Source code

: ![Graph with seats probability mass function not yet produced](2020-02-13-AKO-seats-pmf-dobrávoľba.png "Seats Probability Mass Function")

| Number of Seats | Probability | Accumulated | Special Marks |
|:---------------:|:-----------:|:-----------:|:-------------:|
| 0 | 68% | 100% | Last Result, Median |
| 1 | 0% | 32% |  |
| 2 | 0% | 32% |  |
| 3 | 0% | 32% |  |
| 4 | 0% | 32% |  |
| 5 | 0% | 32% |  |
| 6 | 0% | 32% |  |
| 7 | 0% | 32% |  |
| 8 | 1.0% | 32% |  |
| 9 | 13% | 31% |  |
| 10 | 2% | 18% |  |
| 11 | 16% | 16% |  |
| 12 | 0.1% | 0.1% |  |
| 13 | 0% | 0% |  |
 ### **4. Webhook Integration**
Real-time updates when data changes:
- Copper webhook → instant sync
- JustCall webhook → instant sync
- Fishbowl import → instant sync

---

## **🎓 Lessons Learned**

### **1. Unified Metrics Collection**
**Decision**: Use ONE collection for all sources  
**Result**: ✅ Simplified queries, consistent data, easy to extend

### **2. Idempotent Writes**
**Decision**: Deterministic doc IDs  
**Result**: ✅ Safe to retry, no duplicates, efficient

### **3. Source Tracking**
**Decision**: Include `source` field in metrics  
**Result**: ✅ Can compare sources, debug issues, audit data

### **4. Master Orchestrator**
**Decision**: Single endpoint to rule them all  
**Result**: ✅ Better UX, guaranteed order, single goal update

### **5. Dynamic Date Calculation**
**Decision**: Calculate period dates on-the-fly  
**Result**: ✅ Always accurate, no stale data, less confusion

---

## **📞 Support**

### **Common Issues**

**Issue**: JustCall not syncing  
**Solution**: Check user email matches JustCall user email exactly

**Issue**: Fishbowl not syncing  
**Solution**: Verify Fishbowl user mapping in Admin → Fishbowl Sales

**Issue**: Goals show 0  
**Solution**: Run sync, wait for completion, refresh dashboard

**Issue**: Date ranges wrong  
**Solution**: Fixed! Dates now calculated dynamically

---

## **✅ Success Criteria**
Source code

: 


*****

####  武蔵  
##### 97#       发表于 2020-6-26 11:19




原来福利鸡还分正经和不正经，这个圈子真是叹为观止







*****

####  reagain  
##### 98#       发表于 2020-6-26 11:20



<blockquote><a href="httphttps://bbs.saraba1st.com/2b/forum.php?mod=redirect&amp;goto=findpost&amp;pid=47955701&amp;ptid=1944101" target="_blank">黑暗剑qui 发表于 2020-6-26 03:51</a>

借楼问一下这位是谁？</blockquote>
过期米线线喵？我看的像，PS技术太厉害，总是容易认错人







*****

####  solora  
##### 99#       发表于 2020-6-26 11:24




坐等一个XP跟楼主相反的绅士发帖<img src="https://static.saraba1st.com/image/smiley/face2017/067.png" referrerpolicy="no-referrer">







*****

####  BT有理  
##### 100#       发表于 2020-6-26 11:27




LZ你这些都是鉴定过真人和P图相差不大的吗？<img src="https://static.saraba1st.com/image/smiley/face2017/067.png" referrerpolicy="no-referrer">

- - - - -

YOUR GOAL:
Begin at the first line of the records above and quote every line verbatim through the one that contains "Goals show 0".

WRITTEN SOLUTION:
Source code

: ![Graph with seats probability mass function not yet produced](2020-02-13-AKO-seats-pmf-dobrávoľba.png "Seats Probability Mass Function")

| Number of Seats | Probability | Accumulated | Special Marks |
|:---------------:|:-----------:|:-----------:|:-------------:|
| 0 | 68% | 100% | Last Result, Median |
| 1 | 0% | 32% |  |
| 2 | 0% | 32% |  |
| 3 | 0% | 32% |  |
| 4 | 0% | 32% |  |
| 5 | 0% | 32% |  |
| 6 | 0% | 32% |  |
| 7 | 0% | 32% |  |
| 8 | 1.0% | 32% |  |
| 9 | 13% | 31% |  |
| 10 | 2% | 18% |  |
| 11 | 16% | 16% |  |
| 12 | 0.1% | 0.1% |  |
| 13 | 0% | 0% |  |
 ### **4. Webhook Integration**
Real-time updates when data changes:
- Copper webhook → instant sync
- JustCall webhook → instant sync
- Fishbowl import → instant sync

---

## **🎓 Lessons Learned**

### **1. Unified Metrics Collection**
**Decision**: Use ONE collection for all sources  
**Result**: ✅ Simplified queries, consistent data, easy to extend

### **2. Idempotent Writes**
**Decision**: Deterministic doc IDs  
**Result**: ✅ Safe to retry, no duplicates, efficient

### **3. Source Tracking**
**Decision**: Include `source` field in metrics  
**Result**: ✅ Can compare sources, debug issues, audit data

### **4. Master Orchestrator**
**Decision**: Single endpoint to rule them all  
**Result**: ✅ Better UX, guaranteed order, single goal update

### **5. Dynamic Date Calculation**
**Decision**: Calculate period dates on-the-fly  
**Result**: ✅ Always accurate, no stale data, less confusion

---

## **📞 Support**

### **Common Issues**

**Issue**: JustCall not syncing  
**Solution**: Check user email matches JustCall user email exactly

**Issue**: Fishbowl not syncing  
**Solution**: Verify Fishbowl user mapping in Admin → Fishbowl Sales

**Issue**: Goals show 0  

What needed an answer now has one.